◆ EXERCISE INPUT ◆
────
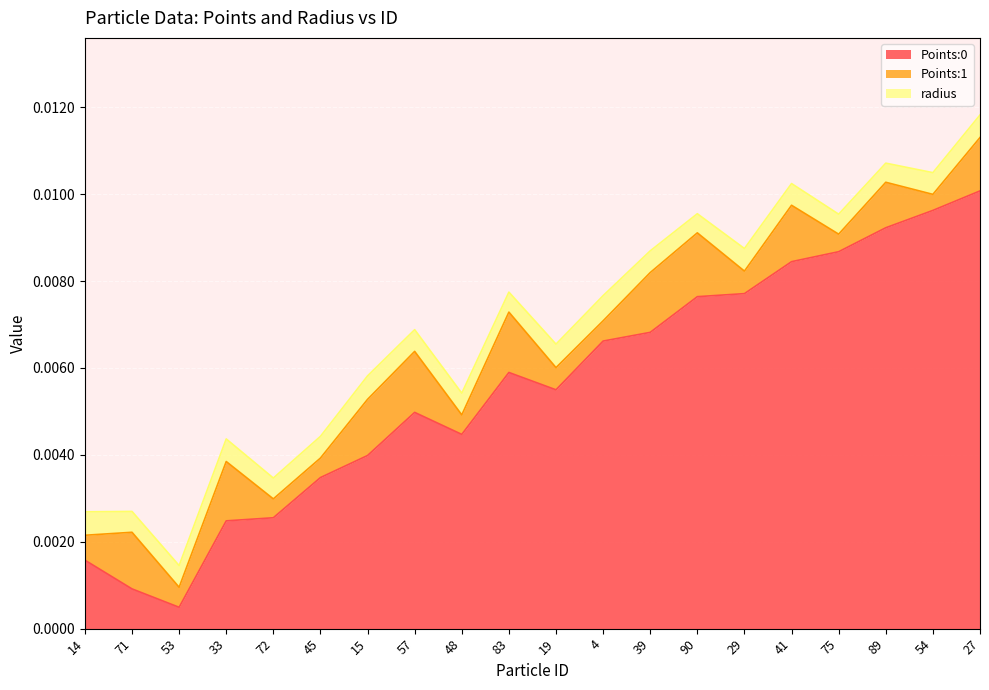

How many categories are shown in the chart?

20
────
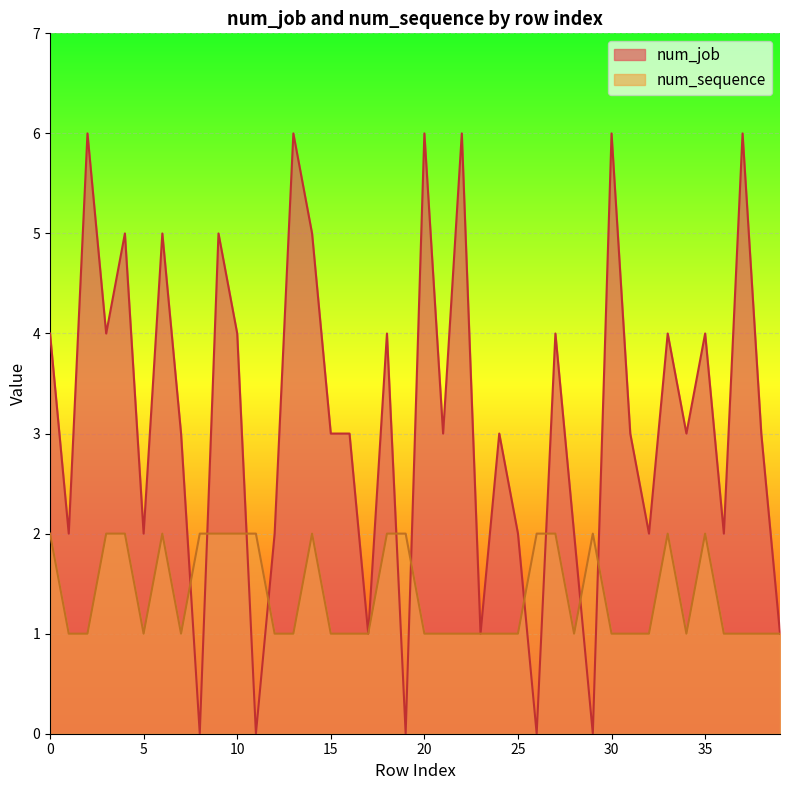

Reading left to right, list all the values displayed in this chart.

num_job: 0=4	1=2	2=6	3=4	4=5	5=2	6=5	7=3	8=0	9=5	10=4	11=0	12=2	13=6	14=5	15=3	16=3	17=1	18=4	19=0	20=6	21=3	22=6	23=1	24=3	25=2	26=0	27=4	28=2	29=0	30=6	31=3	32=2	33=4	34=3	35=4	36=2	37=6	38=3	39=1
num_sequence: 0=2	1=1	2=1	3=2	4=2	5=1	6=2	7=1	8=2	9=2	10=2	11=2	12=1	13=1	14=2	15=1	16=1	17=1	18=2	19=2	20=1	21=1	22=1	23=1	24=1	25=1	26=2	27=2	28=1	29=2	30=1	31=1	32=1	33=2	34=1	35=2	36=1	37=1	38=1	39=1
────
◆ WORK ITEM ◆
Report every line of the rows above that contains the string "chart", copying each such line in full. Case counts.

◆ FINISHED TASK ◆
How many categories are shown in the chart?
Reading left to right, list all the values displayed in this chart.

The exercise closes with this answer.